Foreıgn Trade Deneme Sınavı Sorusu #1369367

  1. Bound tariff represents the tariff ceiling that is committed.
  2. Dumping happens when a commodity is sold at a price less than its normal value at the foreign market.
  3. Subsidies are usually classified under two groups: Export subsidies and domestic subsidies.
  4. A country exposed to dumping can charge an countervailing duty from the exporter country in order to compensate its loss.
  5. A country that is exposed to an export subsidy can charge a anti-dumping duty from the exporter country in order to compensate its loss.

Which of the definitions above are correct?


I and II

IV and V

I, II and III

I, IV and V

II, III, IV and V


Yanıt Açıklaması:

Bound tariff: It represents the tariff ceiling that is committed. Once a tariff is bound, it cannot be increased over its ceiling.

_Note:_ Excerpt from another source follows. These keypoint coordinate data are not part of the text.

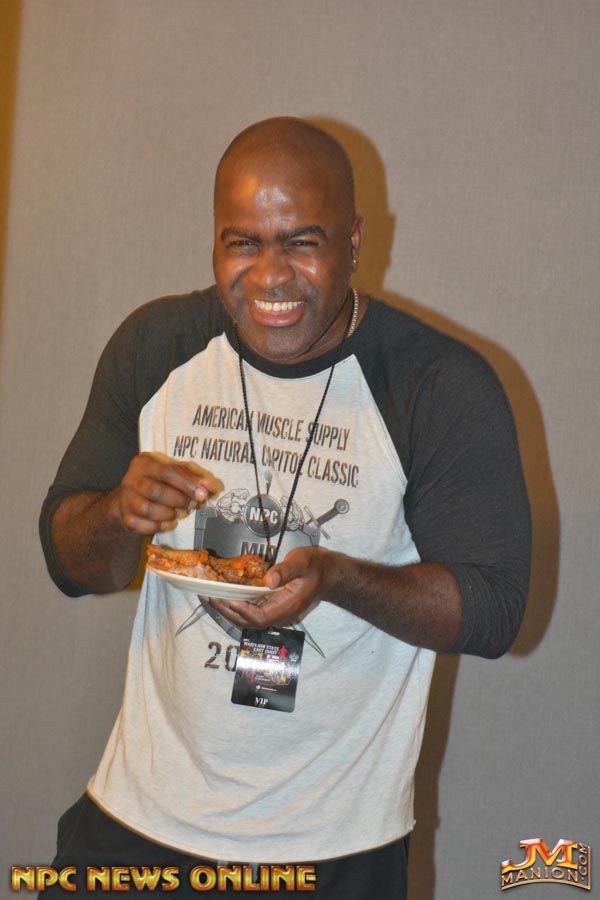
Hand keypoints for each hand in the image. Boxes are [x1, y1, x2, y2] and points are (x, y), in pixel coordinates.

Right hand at [111, 453, 214, 534]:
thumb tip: (210, 488)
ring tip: (178, 513)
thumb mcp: (175, 474)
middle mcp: (131, 479)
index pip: (166, 472)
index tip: (202, 494)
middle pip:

Dumping: Dumping happens when a commodity is sold at a price less than its normal value at the foreign market. In other words, there is dumping when a commodity is exported with a price that is lower than its production cost.

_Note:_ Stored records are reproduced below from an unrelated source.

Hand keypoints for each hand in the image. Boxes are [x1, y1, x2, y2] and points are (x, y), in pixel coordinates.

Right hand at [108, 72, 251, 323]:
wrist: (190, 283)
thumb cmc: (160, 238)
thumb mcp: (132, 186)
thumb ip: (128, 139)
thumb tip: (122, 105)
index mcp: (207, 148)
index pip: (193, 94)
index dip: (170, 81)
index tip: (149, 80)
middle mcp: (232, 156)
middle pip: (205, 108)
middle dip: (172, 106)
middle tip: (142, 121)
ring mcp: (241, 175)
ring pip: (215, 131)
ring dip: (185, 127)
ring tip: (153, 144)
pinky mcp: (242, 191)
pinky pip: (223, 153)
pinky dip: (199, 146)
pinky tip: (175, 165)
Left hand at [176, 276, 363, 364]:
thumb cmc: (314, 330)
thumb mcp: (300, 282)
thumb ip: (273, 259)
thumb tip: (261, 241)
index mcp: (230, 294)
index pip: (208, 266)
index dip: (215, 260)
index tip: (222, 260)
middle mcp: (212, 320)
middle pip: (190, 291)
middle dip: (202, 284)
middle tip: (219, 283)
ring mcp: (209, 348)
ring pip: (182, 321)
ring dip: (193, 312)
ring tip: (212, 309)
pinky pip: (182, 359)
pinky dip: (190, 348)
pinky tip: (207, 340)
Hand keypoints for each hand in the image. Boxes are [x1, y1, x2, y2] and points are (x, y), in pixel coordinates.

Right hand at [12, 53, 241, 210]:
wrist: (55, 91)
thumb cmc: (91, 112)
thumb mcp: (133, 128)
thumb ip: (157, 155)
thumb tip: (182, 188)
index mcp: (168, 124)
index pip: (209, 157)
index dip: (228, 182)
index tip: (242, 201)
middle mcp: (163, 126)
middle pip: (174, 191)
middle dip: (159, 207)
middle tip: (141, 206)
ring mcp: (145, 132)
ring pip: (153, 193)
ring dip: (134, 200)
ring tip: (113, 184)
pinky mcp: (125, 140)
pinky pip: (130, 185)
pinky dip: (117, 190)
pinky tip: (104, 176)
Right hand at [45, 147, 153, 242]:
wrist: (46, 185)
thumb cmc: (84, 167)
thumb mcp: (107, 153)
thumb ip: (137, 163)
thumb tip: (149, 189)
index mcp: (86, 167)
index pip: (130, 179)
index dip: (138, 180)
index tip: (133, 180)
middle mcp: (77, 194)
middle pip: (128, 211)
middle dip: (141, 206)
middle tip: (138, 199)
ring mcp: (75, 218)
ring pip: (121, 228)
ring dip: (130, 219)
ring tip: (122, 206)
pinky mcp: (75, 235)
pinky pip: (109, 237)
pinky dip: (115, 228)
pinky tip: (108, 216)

Subsidies: Subsidies are usually classified under two groups: Export subsidies and domestic subsidies. Export subsidies are subsidies that are given to an exporting firm by the government. Domestic subsidies do not require a contingency on exportation.

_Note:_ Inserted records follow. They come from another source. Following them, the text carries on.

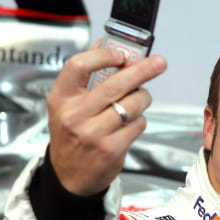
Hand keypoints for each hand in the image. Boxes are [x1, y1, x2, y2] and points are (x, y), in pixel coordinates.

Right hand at [46, 49, 166, 194]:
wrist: (69, 176)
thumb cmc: (72, 135)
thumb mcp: (68, 105)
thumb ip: (86, 76)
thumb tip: (106, 44)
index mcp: (61, 98)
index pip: (78, 66)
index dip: (103, 55)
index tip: (121, 54)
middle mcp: (75, 115)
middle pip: (115, 84)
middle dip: (143, 70)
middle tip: (159, 63)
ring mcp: (93, 133)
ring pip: (133, 104)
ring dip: (143, 98)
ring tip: (139, 100)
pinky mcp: (111, 149)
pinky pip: (138, 124)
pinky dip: (140, 120)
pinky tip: (130, 123)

Anti-dumping duty: A country exposed to dumping can charge an anti-dumping duty from the exporter country in order to compensate its loss.

Countervailing duty: A country that is exposed to an export subsidy can charge a countervailing duty from the exporter country in order to compensate its loss.

As also understood from the information given, the definitions in the options I, II and III are correct, so the correct answer is C. The definitions in the options IV and V are not correct because of the fact that a country exposed to dumping can charge an anti-dumping duty from the exporter country in order to compensate its loss and a country that is exposed to an export subsidy can charge a countervailing duty from the exporter country in order to compensate its loss.